My other brother, I hated him. His promises and his lies. The last real conversation I had with him was when we were both outside staring at the clouds and he turned to me and told me that things were only going to get worse from there on. This was before the meth. Before he got locked up for breaking into an empty house to sleep in when my dad finally decided to kick him out. Before the drugs messed with his head so much that he could barely speak in complete sentences.
At the age of fourteen, I convinced myself that they deserved it. We stopped talking soon after.
Years later when both were deported, I was too focused on school to care. And when one of them went missing, I was too concerned with moving to San Francisco to pursue a degree in a field that helps people that he never crossed my mind. And when I graduated, I was too obsessed with finding the right job that I had forgotten to visit the remaining one. And when I got the job, I was too stressed out to notice that he needed my help.
At the group home, I worked most days and long hours. Heard all these tragic stories by clients. I thought I was making a difference.

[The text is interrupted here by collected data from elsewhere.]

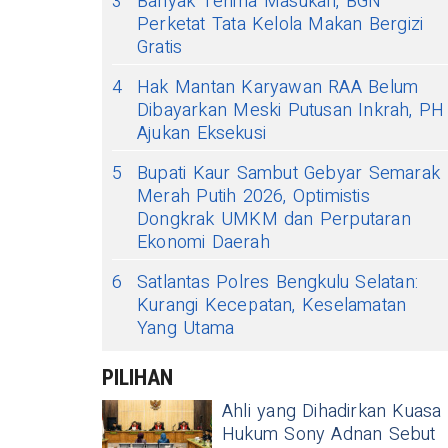
3
Banyak Terima Masukan, BGN
Perketat Tata Kelola Makan Bergizi
Gratis
4
Hak Mantan Karyawan RAA Belum
Dibayarkan Meski Putusan Inkrah, PH
Ajukan Eksekusi
5
Bupati Kaur Sambut Gebyar Semarak
Merah Putih 2026, Optimistis
Dongkrak UMKM dan Perputaran
Ekonomi Daerah
6
Satlantas Polres Bengkulu Selatan:
Kurangi Kecepatan, Keselamatan
Yang Utama
PILIHAN
Ahli yang Dihadirkan Kuasa
Hukum Sony Adnan Sebut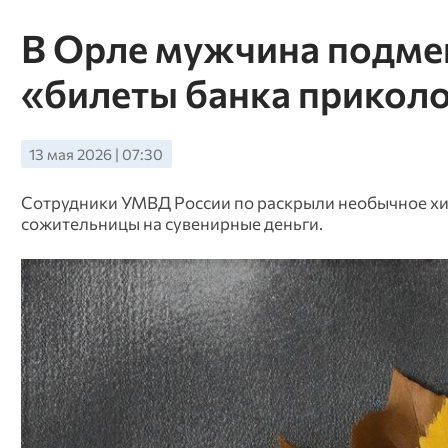
В Орле мужчина подме
«билеты банка прикол
13 мая 2026 | 07:30
Сотрудники УМВД России по раскрыли необычное хи
сожительницы на сувенирные деньги.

Then one day, a client ran away and I ran after her. I didn’t mind her cursing at me or the fact that I was running into traffic. I needed to save her. We ran far until she eventually got tired and decided to lie on the grass. She turned to me and asked why I didn’t just leave her. Nobody wanted her and nobody cared. I stood there silently. As she began to cry, I thought about how alone she felt. Her life full of pain. How much she reminded me of my older brothers. All her life she struggled with abuse. At the age of eleven she started using drugs. At thirteen she was arrested. And at fourteen she was sent to the group home. Before she ran away, she was told that she needed to stay there a few months longer because she was caught using drugs again. She told me she felt stuck and just wanted to be home and see her family. As I looked back at her, I finally said that I cared for her and the only thing that mattered in that moment was her. She began to cry again, but a few minutes later she stopped. A staff came and we were able to get her to return back. The next day she thanked me for running after her and to let me know that I was fast as hell. I smiled. Weeks later she relapsed and months later she ran away again. I will never know what happened to her or if I ever made an impact.

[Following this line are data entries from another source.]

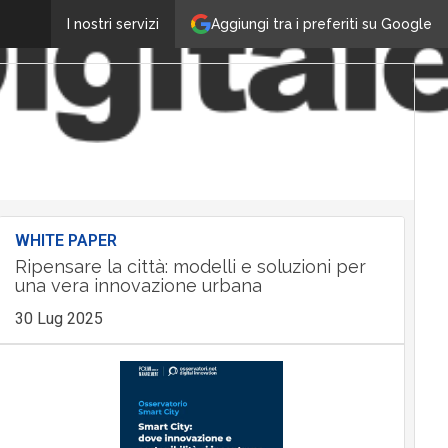
Aggiungi tra i preferiti su Google
I nostri servizi
WHITE PAPER
Ripensare la città: modelli e soluzioni per
una vera innovazione urbana
30 Lug 2025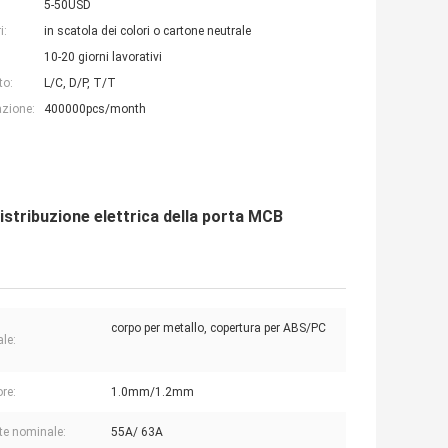
5-50USD
i:
in scatola dei colori o cartone neutrale
10-20 giorni lavorativi
to:
L/C, D/P, T/T
azione:
400000pcs/month
istribuzione elettrica della porta MCB
corpo per metallo, copertura per ABS/PC
ale:
re:
1.0mm/1.2mm
te nominale:
55A/ 63A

So why do I want to become a therapist?
Because of the guilt. Because I convinced myself that if I help others, it will ease the pain of not helping my older brother’s. But it won’t. And I will continue to search for that missing void in my life. And it will hurt. But in time, I will learn to let go. Learn that not all the things I experienced were my fault. I know that’s not the healthiest reason. Or a good one. But that’s the truth. And perhaps, that’s what that assignment was all about.